Первым вызвался ходящий в чьём-то плаще, без одежды и лат, чтобы те просыхали, трубач, так и не протрубивший в рог, а протрубили тем временем за него, и сделал это сам Квотриус, когда увидел, как, словно стадо тупых баранов, избивает бичом легионеров, здоровых, наетых мужиков его отец, воистину великий полководец.

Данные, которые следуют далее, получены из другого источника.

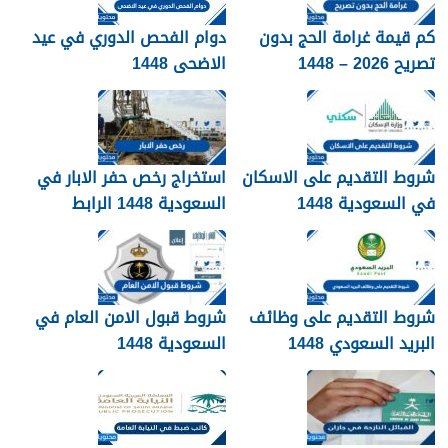
كم قيمة غرامة الحج بدون
دوام الفحص الدوري في عيد
تصريح 2026 – 1448
الاضحى 1448
شروط التقديم على الاسكان
استخراج رخص حفر الابار في
في السعودية 1448
السعودية 1448 الرابط
والشروط بالتفصيل
شروط التقديم على وظائف
شروط قبول الامن العام في
البريد السعودي 1448
السعودية 1448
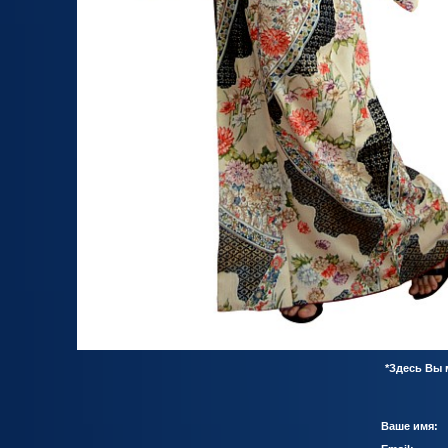
*Здесь Вы
Ваше имя:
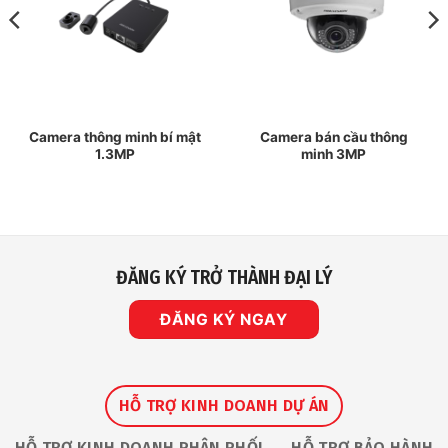
Camera thông minh bí mật
Camera bán cầu thông
1.3MP
minh 3MP
ĐĂNG KÝ TRỞ THÀNH ĐẠI LÝ
ĐĂNG KÝ NGAY
HỖ TRỢ KINH DOANH DỰ ÁN
HỖ TRỢ KINH DOANH PHÂN PHỐI
HỖ TRỢ BẢO HÀNH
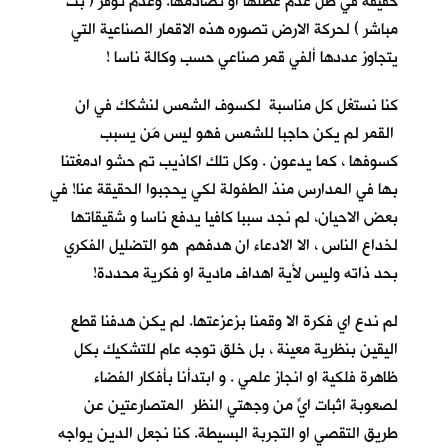
حقيقة في ظل عدم عطلها او تصادمها. وعدم توفر ( بث
مباشر ) لحركة الارض تصوره هذه الاقمار الصناعية التي
يتجاوز عددها ألفي قمر صناعي حسب وكالة ناسا !
كنا نستغل كل مناسبة لكسوف الشمس لنشكك في ان
القمر لم يكن حاجبا للشمس فهو ليس مَن يسبب
كسوفها ، كما يدعون . وكل تلك اكاذيب تم حشو ادمغتنا
بها في المدارس منذ الطفولة لكي يحجبوا الحقيقة عنا! في
بعض الاحيان، لم نجد سببا كافيا يدفع ناسا و شقيقاتها
لخداع الناس ، الا الادعاء ان هدفهم هو التضليل الفكري
بحد ذاته وليس لأية اهداف مادية او فكرية محددة!
لم ندع اي فكرة الا وقمنا بزعزعتها. لم يكن هدفنا قطع
اليقين بنظرية معينة ، بل خلق توجه عام للتشكيك بكل
ظاهرة فلكية او انجاز علمي . و ابتدأنا بأفكار الفضاء
لصعوبة اثبات ايٍّ من وجهتي النظر المتصارعتين عن
طريق التقصي او التجربة البسيطة. كنا نجعل الدين يواجه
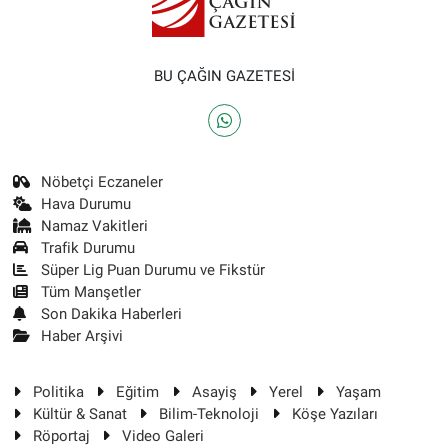
BU ÇAĞIN GAZETESİ
Nöbetçi Eczaneler
Hava Durumu
Namaz Vakitleri
Trafik Durumu
Süper Lig Puan Durumu ve Fikstür
Tüm Manşetler
Son Dakika Haberleri
Haber Arşivi
Politika
Eğitim
Asayiş
Yerel
Yaşam
Kültür & Sanat
Bilim-Teknoloji
Köşe Yazıları
Röportaj
Video Galeri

Квотриус и хотел пойти вторым, но его удержал внезапно сам подошедший, взявшийся, кажется, из воздуха, как он умеет это делать, Северус, сказав:
– К тебе, о Квотриус мой драгоценный, любимый больше, нежели радость жизни моей, показавшему чародейство своё, а, значит, тоже магу, бывшие собратья по оружию и славным былым походам теперь будут относиться по-иному, не так, как прежде. И не стоит больше сегодня тебе, любовь
Теперь те трое, окончательно пришедшие в себя солдаты, к которым применено было тобою, прекрасноликий, звездоокий мой, Распятие - мука презлейшая - могут подстеречь тебя, о Квотриус, когда будешь один ты и учинить над тобою, только с гладиусом и пуго, но одним против троих, жестокую шутку некую.
– Что же посметь могут соделать солдаты простые супротив всадника потомственного, о Северус, говорящий обо мне, недостойном полукровке, слова таковые, от коих сердце бьётся чаще и дыхание останавливается?

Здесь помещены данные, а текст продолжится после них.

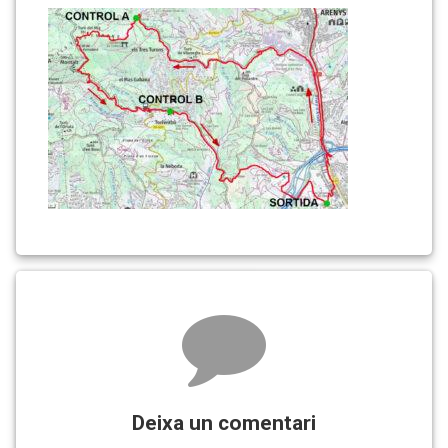
2022
esquema
Comments
Deixa un comentari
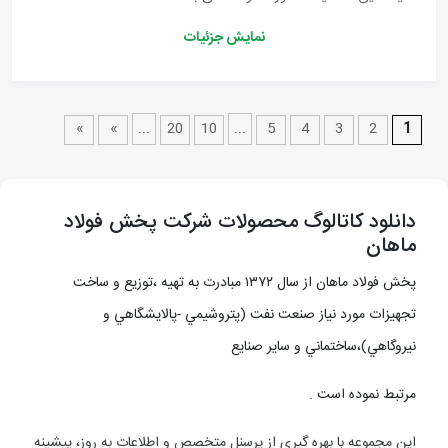
نمایش جزئیات
»
»
...
20
10
...
5
4
3
2
1
دانلود کاتالوگ محصولات شرکت پخش فولاد
ماهان
پخش فولاد ماهان از سال ۱۳۷۲ مبادرت به تهيه ،توزيع و ساخت
تجهيزات مورد نياز صنعت نفت (پتروشيمي -پالايشگاهي و
نيروگاهي)،ساختماني و ساير صنايع
مرتبط نموده است .
اين مجموعه با بهره گيري از پرسنل متخصص و اطلاعات به روز، پيشينه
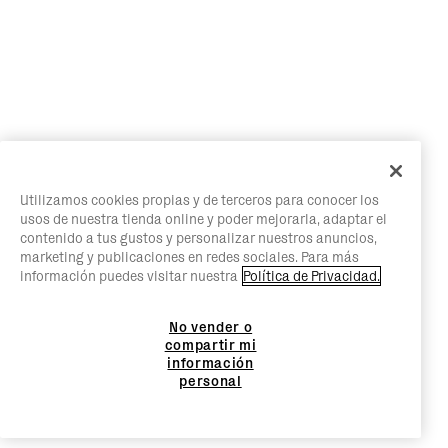
Utilizamos cookies propias y de terceros para conocer los
usos de nuestra tienda online y poder mejorarla, adaptar el
contenido a tus gustos y personalizar nuestros anuncios,
marketing y publicaciones en redes sociales. Para más
información puedes visitar nuestra
Política de Privacidad.
No vender o
compartir mi
información
personal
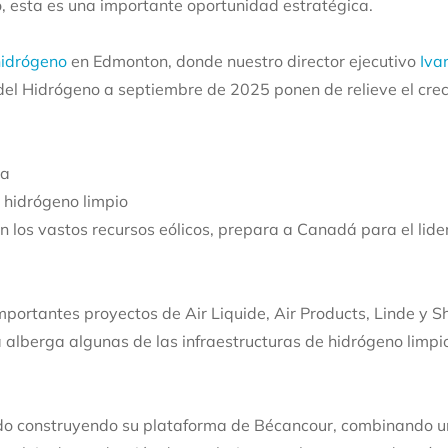
 esta es una importante oportunidad estratégica.
hidrógeno
en Edmonton, donde nuestro director ejecutivo
Iva
o del Hidrógeno a septiembre de 2025 ponen de relieve el cr
da
hidrógeno limpio
n los vastos recursos eólicos, prepara a Canadá para el lide
portantes proyectos de Air Liquide, Air Products, Linde y She
á alberga algunas de las infraestructuras de hidrógeno lim
o construyendo su plataforma de Bécancour, combinando un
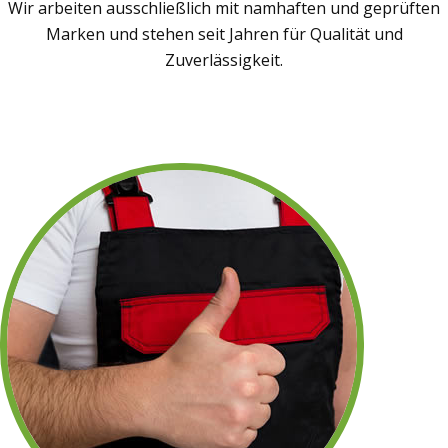
Wir arbeiten ausschließlich mit namhaften und geprüften
Marken und stehen seit Jahren für Qualität und
Zuverlässigkeit.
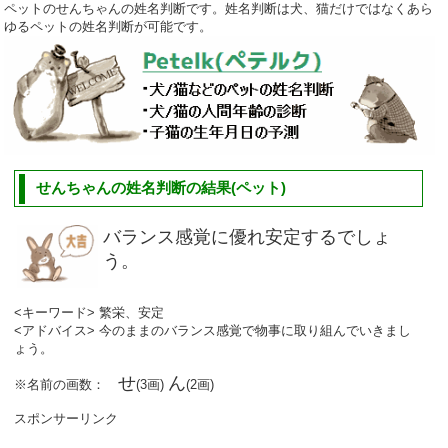
ペットのせんちゃんの姓名判断です。姓名判断は犬、猫だけではなくあら
ゆるペットの姓名判断が可能です。
せんちゃんの姓名判断の結果(ペット)
バランス感覚に優れ安定するでしょ
う。
<キーワード> 繁栄、安定
<アドバイス> 今のままのバランス感覚で物事に取り組んでいきまし
ょう。
せ
ん
※名前の画数：
(3画)
(2画)
スポンサーリンク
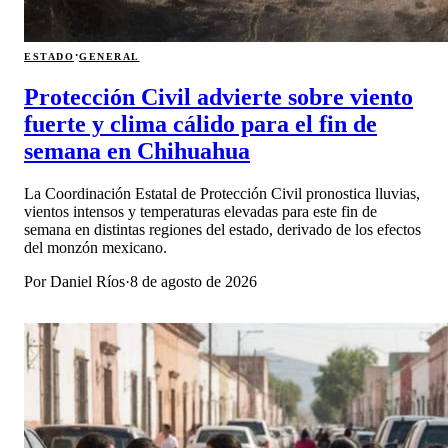
·
ESTADO
GENERAL
Protección Civil advierte sobre viento
fuerte y clima cálido para el fin de
semana en Chihuahua
La Coordinación Estatal de Protección Civil pronostica lluvias,
vientos intensos y temperaturas elevadas para este fin de
semana en distintas regiones del estado, derivado de los efectos
del monzón mexicano.
Por
Daniel Ríos
·
8 de agosto de 2026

– На большее, чем простое избиение они не пойдут - всё-таки, Квотриус, ты - сын их полководца, но избить могут сильно и без следов, синяков там всяких, царапин и прочей ерунды, просто отбив почки или сломав пару рёбер, а потом не докажешь ты, что напали на тебя здоровяки те.
Скажут они, что не ведают ничего, а сам ты с обрыва в овраг свалился и покалечился. Ведь бритты они, попросту дикари, почти как и те, кого идут воевать, убивать и насиловать, ну и грабить, разумеется.
Тем временем нашёлся и второй доброволец, вода была признана ими изумительной, и они принесли чан на привал, постепенно превращающийся в лагерь - ведь куда ехать впотьмах, да на ночь глядя? Ничего, завтра наверстают - поднимутся пораньше и ещё до полудня будут у ближайшей кочёвки гвасинг.
Первым поставили шатёр для полководца, затем Квотриус, глядя пристально на брата всё ещё сияющими глазами, спросил с замиранием:
– Северус, высокорожденный патриций и брат мой, не соблаговолишь ли переночевать в одном шатре со мною, братом - бастардом твоим? Не… побрезгуешь ли? Или прикажешь тебе шатёр иной поставить, и предпочтёшь ты ночевать с кем-нибудь из всадников - ромеев, нежели со мною, полукровкою?
– Что за глупые вопросы ты задаёшь, брат мой возлюбленный Квотриус, звезда моя нездешняя? Северус ответил нарочито громко, чтобы слышал и Папенька, и солдаты, бывшие поблизости и продолжил на едином дыхании.
– Как делили мы ложе в доме нашем, так разделим его и здесь.
– Бесстыдный сын мой Северус, как можешь вслух ты такое говорить, да так громко?!
– не выдержал Папенька.
Он был особенно зол сегодня на Северуса, наследника и законнорожденного сына своего за открытие чародейских умений у Квотриуса, сына любимого. Но Северус направил на негодующего «отца» волшебную палочку, злобно глянув на него исподлобья сверлящим взглядом, ненавидящим сейчас всех и вся, кто посмеет вмешаться в его решение быть с Квотриусом и в походе.
Малефиций же срочно пошёл узнавать, скоро ли бараны будут прожарены и сколько шатров ещё осталось разбить для солдат, да как там обоз - пришёл ли, а, да пришёл, не много ли едят сегодня его легионеры, чтобы оставили еды и на завтра, а потом награбленными овцами гвасинг питаться будут…
В общем, занялся хозяйственными хлопотами, чтобы скорее забылось ему собственное унижение перед развратным наследником - чародеем.
Северус был физически вымотан путешествием до предела, стоя весь день на ногах в тряской квадриге, нёсшейся по бездорожью. Но, прощённый братом неведомо за какую вину и вновь приближенный к Северусу, практически спасший его Квотриус горел желанием скорее оттрапезничать и заняться прельщающей его любовью с братом, о чём ему и заявил со всей прямотой и открытостью. Он так и глядел на высокорожденного брата - с нескрываемым вожделением.